- [WHAT YOU SHOULD DO]
Resume the passage about M.I.9a's wartime refugee interviews, starting right after its final sentence.

- [PROVIDED TEXT]
Segment Open
The statements of these interviews are held at The National Archives in the series WO 208/3663-3748. Arranged by date, they record an individual’s name, and generally include date and place of birth, occupation and dates and locations of their travel to the UK.
Originally the records were maintained by the Home Office, using a reference of ‘AB’ (apparently the initials of the interviewer). M.I.9a then took over responsibility, with interviews still being undertaken at the point of entry by the Home Office. The interrogation number is the original Home Office number. If they were deemed worthy of further information they were then sent to the Royal Patriotic School.
The interviews were given an M.I.9a reference. M.I.9a later became M.I.19, an intelligence section of its own accord.
Our volunteers have now catalogued the records, with approximately 4,000 refugees or civilians searchable by name, dates, occupation and places mentioned 1. The records also include where maps, plans or photographs are included.
These records show the age and occupation of people entering the UK during the war. They don’t only include civilians, as interviews were conducted with deserters from the German army, Belgian and French air force and army officers, and merchant seaman. The ages range from 80 year olds to school children.
The records include maps and plans of various cities, towns, harbours and coasts around Europe, as well as sketched or traced maps of towns and coasts and drawings of items from boats, tanks, and German insignia. There are a number of reports of where large groups of refugees arrived. In 1941 HMS Castle Durham picked up a large number of refugees. Group interviews also include merchant seaman, fisherman, and groups arriving on small boats.
Segment Closed
- [DATA PROVIDED]
Segment Open
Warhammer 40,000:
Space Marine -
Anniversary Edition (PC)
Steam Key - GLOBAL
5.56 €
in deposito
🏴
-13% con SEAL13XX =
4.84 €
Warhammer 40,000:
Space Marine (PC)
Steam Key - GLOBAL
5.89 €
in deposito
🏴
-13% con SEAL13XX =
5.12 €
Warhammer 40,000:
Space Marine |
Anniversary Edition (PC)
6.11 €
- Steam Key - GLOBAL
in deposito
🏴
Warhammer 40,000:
Segment Closed
- [EXPECTED OUTPUT]
A large proportion of the interviews are of refugees arriving from Norway, travelling via Sweden or by boat directly to the UK. There are interviews with Norwegians brought back following the commando attack on Lofoten Island on 4 March 1941.
The cataloguing has also identified people escaping from the Channel Islands after the invasion and refugees who arrived in the UK via such places as Shanghai, New York and Brazil.
The report for one 26-year-old man reads: ‘In July 1944 he was arrested for listening to the BBC. He was sentenced to nine months in prison by a German war court on 21 July 1944. As a British-born Islander, he was interned and deported to Germany to serve his sentence. On 30 July 1944 he was shipped to St Malo, France, and then transported by bus to Rennes. The bus was a little dilapidated and kept breaking down. On the 3 or 4 August the bus ran into an American combat group, and he was transferred to British hands, and thus interviewed at Wandsworth’.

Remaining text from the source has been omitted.